Novo Nordisk Korea reapplied for reimbursement of Ozempic in the first half of 2025. Its insurance price has been agreed with the Health Insurance Review and Assessment Service in earlier negotiations; the final talks collapsed due to supply instability last time, raising hopes for a more favorable outcome this time.

Regarding the reimbursement discussion for Ozempic, Professor Choi emphasized that reimbursement criteria should not impose restrictions to ensure personalized treatment for diabetes patients.

Currently, even with dulaglutide, the only GLO-1RA class drug granted reimbursement, there are limitations, as it can only be combined with metformin or sulfonylureas under reimbursement.

The opinion is that, after Ozempic becomes reimbursed, to achieve sufficient efficacy, an environment must be established where it can be freely combined with existing diabetes medications to see additional benefits, and then treatment can proceed by gradually reducing the number of combination drugs based on the patient's situation.

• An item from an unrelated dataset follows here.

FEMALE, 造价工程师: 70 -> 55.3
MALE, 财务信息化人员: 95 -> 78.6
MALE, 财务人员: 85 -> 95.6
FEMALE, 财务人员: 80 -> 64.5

“In hypertension, up to four drugs are commonly combined, but in diabetes, combination is usually limited to two, which is highly restrictive. At minimum, Ozempic must be allowed use in combination with standard oral agents such as DPP-4 inhibitors and SGLT2 inhibitors.”

Professor Choi further noted, “While it is important to begin reimbursement under criteria similar to those of existing drugs in the same class, the real goal should be enabling broader combination therapy aligned with Ozempic’s evidence base. This approach will maximize therapeutic benefit.”

Concluding the interview, Prof. Choi reiterated, “Diabetes is not merely a condition of elevated blood sugar, but a complex disease entangled with multiple metabolic complications.”

“Based on diverse research findings, healthcare providers should be able to combine treatments with sufficient evidence, and if it aligns with guidelines, insurance should support various treatment options. Going forward, if there is sufficient scientific evidence, the government and pharmaceutical companies should engage in more bold negotiations to ensure domestic patients can benefit from advanced treatments.”